Leave aside that suspending the 18.4-cent-a-gallon excise tax would cost the deficit-burdened federal government $9 billion and that turning a tax off in May and on in September would be an administrative nightmare.
Even leave aside that nixing the gas tax would increase demand for gasoline — exactly the wrong response to global warming and rising energy prices. So wrong, in fact, that both Mrs. Clinton and Mr. McCain support policies that would cut carbon emissions and increase the price of energy. (Talk about voting for something before they voted against it.)
The fact is that drivers would, at best, see only the briefest reduction in prices at the pump. Gas prices rise during the summer season of heavy driving as rising demand pushes refiners to produce virtually at full capacity. If a suspension in the excise tax reduced the price at the pump, it would encourage even more driving. This would simply push prices back up. Oil companies would be grateful, drivers less so.
Certain realities need to be faced, even in an election year. First, oil prices are likely to remain high for some time as demand for energy continues to grow at a fast pace in China, India and other developing countries. Second, there is an urgent need to curb the world’s carbon emissions to address the threat of global warming.
Americans — like the rest of the world — must find ways to curb their use of fossil fuels. Higher, not lower, prices are an important way to spur the needed technological innovation and curb demand.
Of course, this logic escapes many politicians. New York State Republicans said they would try to pass a bill that would suspend the 32.4-cent-a-gallon state gas tax during the summer, blowing a $500 million hole in the state budget. Fortunately, it has no chance of passing.
The Bush administration’s answer to high gas prices — increasing domestic supplies — is equally simple-minded. On Tuesday, President Bush again lamented Congress’s unwillingness to open the Arctic National Wildlife Refuge to oil exploration or to allow more refineries to be built on abandoned military bases. He said efforts in Congress to impose restrictions on carbon emissions and tax oil companies’ windfall profits “would make energy even more expensive.”
There is not enough oil in Alaska to provide a lasting solution.

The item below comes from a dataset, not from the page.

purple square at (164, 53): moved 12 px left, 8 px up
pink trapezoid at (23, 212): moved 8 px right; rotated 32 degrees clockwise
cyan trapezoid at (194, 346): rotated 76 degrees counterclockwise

And Mr. Bush’s prescription would do nothing to address climate change or quench the thirst for oil.
Fortunately, Mr. Obama has not caved to the rising calls for cheap energy and has refused to follow his rivals down this misguided path.
Until recently, Mrs. Clinton also seemed to get it. Like Mr. Obama, she supports tougher fuel-efficiency standards and a cap-and-trade system to reduce carbon emissions — which would have the effect of raising energy prices and reducing demand for gas. Mr. McCain supports a cap-and-trade program.
Neither Mrs. Clinton nor Mr. McCain have explained the inconsistency in their positions. We know pandering when we see it. We also know that suspending the gas tax for the summer won’t solve this country’s energy problems or even reduce the price of gas.